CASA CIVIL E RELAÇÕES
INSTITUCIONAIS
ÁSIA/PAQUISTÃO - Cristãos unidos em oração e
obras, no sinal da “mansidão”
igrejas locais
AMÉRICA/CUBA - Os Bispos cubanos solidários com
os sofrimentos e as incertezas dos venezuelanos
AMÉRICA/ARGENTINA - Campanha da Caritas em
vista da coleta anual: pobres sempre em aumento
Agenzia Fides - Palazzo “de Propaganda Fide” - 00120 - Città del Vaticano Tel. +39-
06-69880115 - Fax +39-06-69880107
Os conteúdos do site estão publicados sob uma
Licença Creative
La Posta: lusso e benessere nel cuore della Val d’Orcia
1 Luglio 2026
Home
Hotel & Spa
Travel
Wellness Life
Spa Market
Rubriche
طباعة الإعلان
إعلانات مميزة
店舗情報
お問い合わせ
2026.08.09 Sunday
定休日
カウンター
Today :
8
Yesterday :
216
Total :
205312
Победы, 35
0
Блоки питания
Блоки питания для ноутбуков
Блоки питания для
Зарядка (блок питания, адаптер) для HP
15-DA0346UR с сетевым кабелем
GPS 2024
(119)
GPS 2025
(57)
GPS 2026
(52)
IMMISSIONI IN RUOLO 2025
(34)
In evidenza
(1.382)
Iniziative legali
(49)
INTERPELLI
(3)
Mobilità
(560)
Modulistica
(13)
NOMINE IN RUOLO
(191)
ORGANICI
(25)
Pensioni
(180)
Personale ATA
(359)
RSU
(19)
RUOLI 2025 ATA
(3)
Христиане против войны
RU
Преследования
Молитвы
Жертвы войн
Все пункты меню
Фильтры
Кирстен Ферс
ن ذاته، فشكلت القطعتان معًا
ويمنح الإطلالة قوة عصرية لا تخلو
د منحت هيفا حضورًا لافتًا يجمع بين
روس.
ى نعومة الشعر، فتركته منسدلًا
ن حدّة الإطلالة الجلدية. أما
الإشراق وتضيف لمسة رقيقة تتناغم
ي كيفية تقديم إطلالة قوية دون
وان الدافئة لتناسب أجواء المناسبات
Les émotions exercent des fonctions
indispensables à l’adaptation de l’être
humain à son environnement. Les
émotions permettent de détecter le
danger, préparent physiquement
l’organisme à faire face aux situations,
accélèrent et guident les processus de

+++

:: To do ::
Every line of the listing should be repeated exactly.

:: Output of the task ::
CASA CIVIL E RELAÇÕES
INSTITUCIONAIS
ÁSIA/PAQUISTÃO - Cristãos unidos em oração e
obras, no sinal da “mansidão”
igrejas locais
AMÉRICA/CUBA - Os Bispos cubanos solidários com
os sofrimentos e as incertezas dos venezuelanos
AMÉRICA/ARGENTINA - Campanha da Caritas em
vista da coleta anual: pobres sempre em aumento
Agenzia Fides - Palazzo “de Propaganda Fide” - 00120 - Città del Vaticano Tel. +39-
06-69880115 - Fax +39-06-69880107
Os conteúdos do site estão publicados sob uma
Licença Creative
La Posta: lusso e benessere nel cuore della Val d’Orcia
1 Luglio 2026
Home
Hotel & Spa
Travel
Wellness Life
Spa Market
Rubriche
طباعة الإعلان
إعلانات مميزة
店舗情報
お問い合わせ
2026.08.09 Sunday
定休日
カウンター
Today :
8
Yesterday :
216
Total :
205312
Победы, 35
0
Блоки питания
Блоки питания для ноутбуков
Блоки питания для
Зарядка (блок питания, адаптер) для HP
15-DA0346UR с сетевым кабелем
GPS 2024
(119)
GPS 2025
(57)
GPS 2026
(52)
IMMISSIONI IN RUOLO 2025
(34)
In evidenza
(1.382)
Iniziative legali
(49)
INTERPELLI
(3)
Mobilità
(560)
Modulistica
(13)
NOMINE IN RUOLO
(191)
ORGANICI
(25)
Pensioni
(180)
Personale ATA
(359)
RSU
(19)
RUOLI 2025 ATA
(3)
Христиане против войны
RU
Преследования
Молитвы
Жертвы войн
Все пункты меню
Фильтры
Кирстен Ферс
ن ذاته، فشكلت القطعتان معًا
ويمنح الإطلالة قوة عصرية لا تخلو
د منحت هيفا حضورًا لافتًا يجمع بين
روس.
ى نعومة الشعر، فتركته منسدلًا
ن حدّة الإطلالة الجلدية. أما
الإشراق وتضيف لمسة رقيقة تتناغم
ي كيفية تقديم إطلالة قوية دون
وان الدافئة لتناسب أجواء المناسبات
Les émotions exercent des fonctions
indispensables à l’adaptation de l’être
humain à son environnement. Les
émotions permettent de détecter le
danger, préparent physiquement
l’organisme à faire face aux situations,
accélèrent et guident les processus de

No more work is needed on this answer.